Data Loading Based On Size of the Source

shivakumar · Post by **shivakumar** » Thu Aug 02, 2007 3:34 am

Hi ,

I am having one requirement based on the Source Size I have to load the Data in to target.For each run I have to execute the job.

For Example My Source table size is 100 MB then I have to run my Job for 10 times and each run I have yo load 10MB data in the Target table.

If the job fails in the First run then I have to execute first 10 MB data again,If the 100 MB Data is completed then again I have to Start from First on 11th Day.

Can any one help me regarding this?

Thanks and Regards
Siva

Maveric · Post by **Maveric** » Thu Aug 02, 2007 4:12 am

Think of a multi instance job. determine the range of values in the source data. Give the range in the SQL where clause. Probably pass the where clause as parameter or the SQL statement as parameter.

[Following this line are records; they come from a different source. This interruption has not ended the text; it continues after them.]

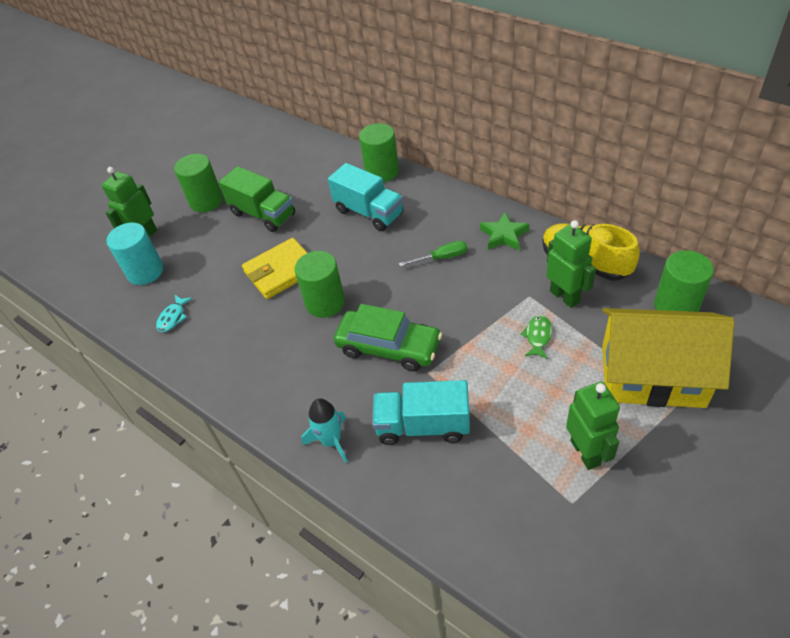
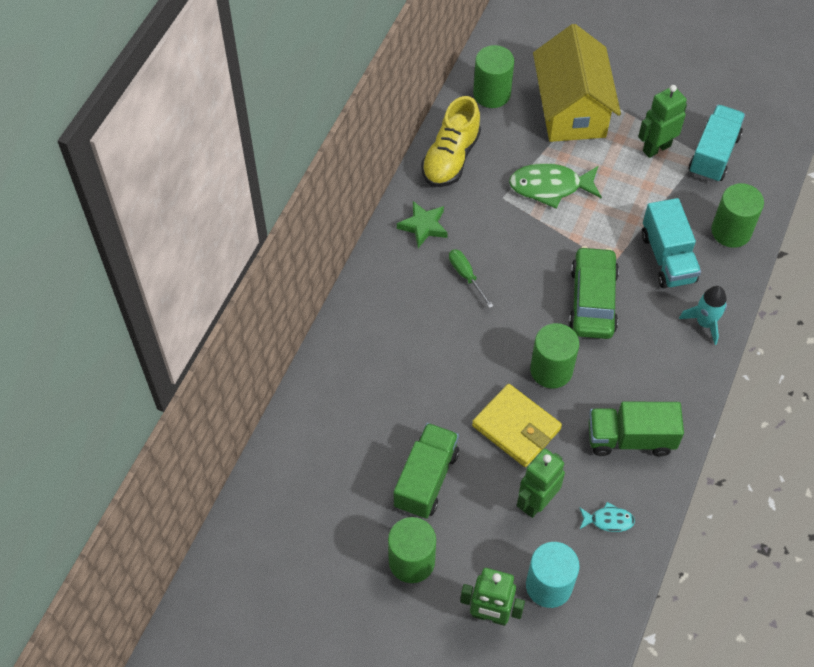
camera: 110 degrees left, 10 degrees up
(235, 348) = (630, 438): none -> green truck
(369, 212) = (406, 360): turquoise truck -> turquoise truck (713, 155)
(382, 172) = (331, 363): green cylinder -> green cylinder (731, 231)
(538, 336) = (550, 187): green fish -> green fish, size x1.91
(564, 296) = (497, 171): green robot -> green robot (536, 502)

shivakumar · Post by **shivakumar** » Thu Aug 02, 2007 6:06 am

[quote="Maveric"]Think of a multi instance job. determine the range of values in the source data. Give the range in the SQL where clause. Probably pass the where clause as parameter or the SQL statement as parameter.[/quote]

Hi ,

Actually here the requirement is I have to run the Same job One after another because as per the requirement I have to load the 10mb data first after that another 10mb.

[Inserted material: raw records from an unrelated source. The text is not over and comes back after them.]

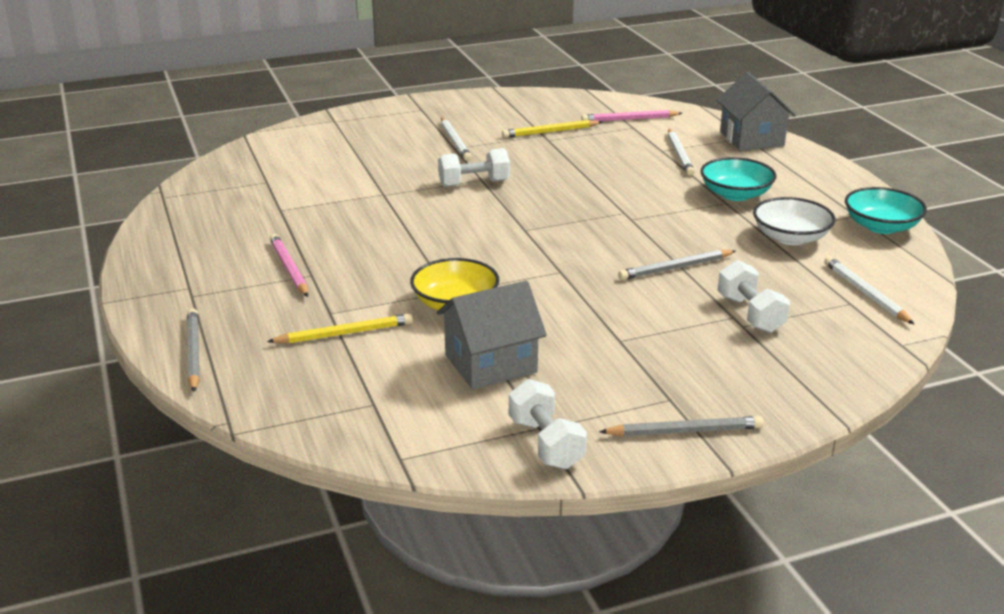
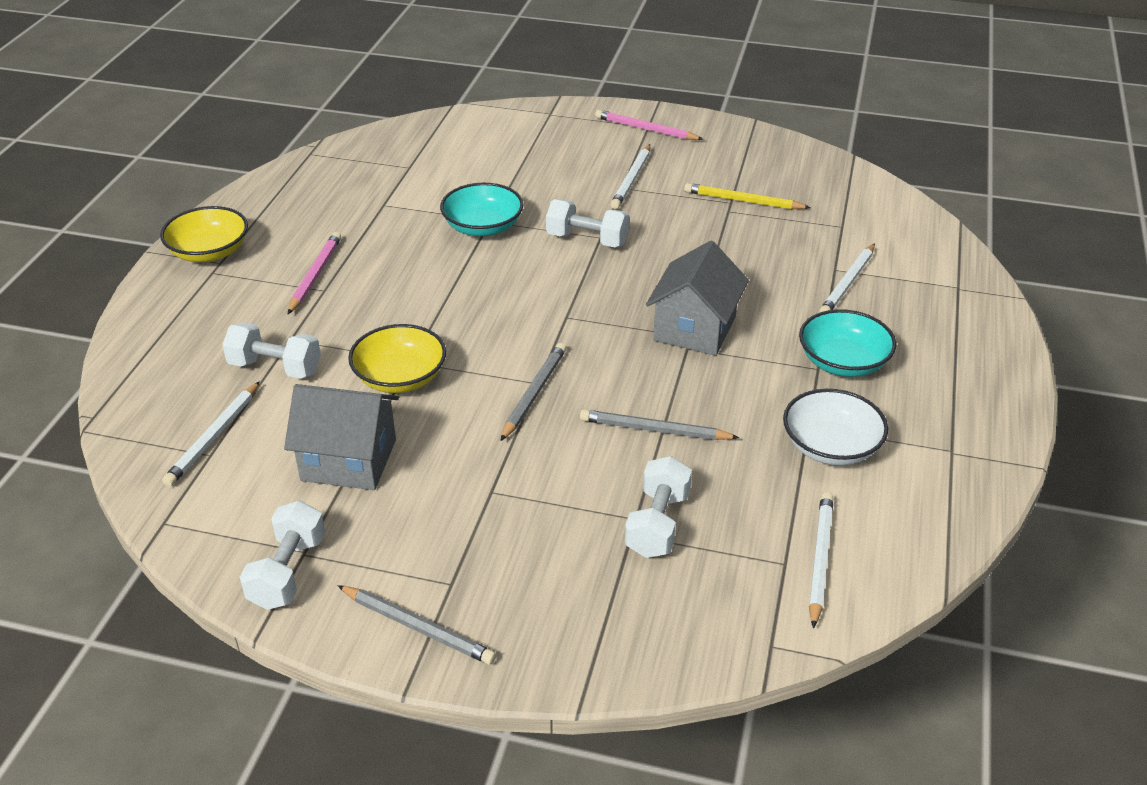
camera: 35 degrees right, 10 degrees up
(168, 284) = (209, 252): none -> yellow bowl
(193, 352) = (148, 333): grey pencil -> grey pencil (534, 393)
(344, 333) = (275, 367): yellow pencil -> white dumbbell
(359, 392) = (214, 437): none -> white pencil
(629, 119) = (851, 214): pink pencil -> pink pencil (645, 129)
(751, 139) = (962, 292): grey house -> grey house (694, 329)
(881, 226) = (961, 479): turquoise bowl -> turquoise bowl (483, 227)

If I create the Multiple Instance then job will run parallely but not sequentially.

Regards
Siva

ray.wurlod · Post by **ray.wurlod** » Thu Aug 02, 2007 6:18 am

Not true. Multi-instance jobs run as and when you request.

That said, you don't need multi-instance to run the same job over and over but only one instance at any one time.

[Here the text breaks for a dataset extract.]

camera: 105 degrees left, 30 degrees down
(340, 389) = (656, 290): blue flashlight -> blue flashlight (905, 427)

Why do you have this strange requirement to load only 10MB at a time?
Is this your design, or an imposed requirement? If the latter require them to justify it; it defeats the whole purpose of an ETL tool.

chulett · Post by **chulett** » Thu Aug 02, 2007 6:31 am

Well, that sure gets an honorary membership into our Hall of Very Odd Requirements. While you may be able to limit something based on a record count, no clue how you do the same for 'source size' unless you compute the average record length and turned that into a record count limit on a case-by-base basis.

Sounds like a job for a Looping Sequence.

Maveric · Post by **Maveric** » Thu Aug 02, 2007 6:35 am

By making the job multi instanced will give u the flexibility of running the job simultaneously with different instance ID. You can still run the job instance after instance. If you are scheduling the runs then it would be easier to identify the instance which failed and run just that instance.